Casablanca’s commercial court issued a decree authorizing the continuation of the company’s activity for three months, the 12th extension of its kind after the company entered the judicial liquidation system since 2016 without success in selling.
Permission to keep Samir means that the contract of employment for its employees is maintained, in accordance with article 652 of the Trade Code, which provides that if the public interest or interest of creditors requires the continued activity of the subject to liquidation, or at the request of the Custodian of Syndic or the King’s Undersecretary.
The extension represents a new opportunity to investigate the case of the company’s judicial negligence, but this effort has lasted more than two years, a situation that raises the fears of workers associated with the refinery located in the city of Mohammadia which was owned by Saudi businessman Mohammed Hussein Al-Amoudi.
“The creation of a new refinery in Morocco is less expensive than restarting the refinery of Samir,” said Aziz Rabbah, minister of energy, minerals and sustainable development.
The workers received the comments with much anger, saying: “It is not the first of its kind that goes in vain to miss the only refinery in Morocco, which has made large investments. Today, its debts reached 42 billion dirhams, in addition to a judgment issued a few weeks ago about 37 billion dirhams”, they said.
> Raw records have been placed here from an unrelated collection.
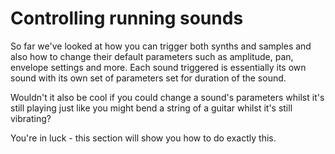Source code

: # Controlling running sounds

So far we've looked at how you can trigger both synths and samples and
also how to change their default parameters such as amplitude, pan,
envelope settings and more. Each sound triggered is essentially its own
sound with its own set of parameters set for duration of the
sound. 

Wouldn't it also be cool if you could change a sound's parameters whilst
it's still playing just like you might bend a string of a guitar whilst
it's still vibrating?

You're in luck - this section will show you how to do exactly this.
According to a trade union source from the Samir refinery, “the statements of the government official have a negative effect on the efforts of the Syndic appointed by the Casablanca Commercial Court,” adding that the minister “alienates any potential buyer of this company and opposes the interests of dozens of families.”
Workers have already sent calls to the prime minister, interior minister and sectors concerned to intervene to save the refinery and prevent the loss of about 800 jobs in the company, which is considered a major engine of economy in Mohammadia, but the government refuses to intervene.
The workers support the company’s return to the state, which was in its former ownership and privatized in the 1990s as part of a major campaign, after the government invested heavily in its infrastructure and capacity of storage and refining.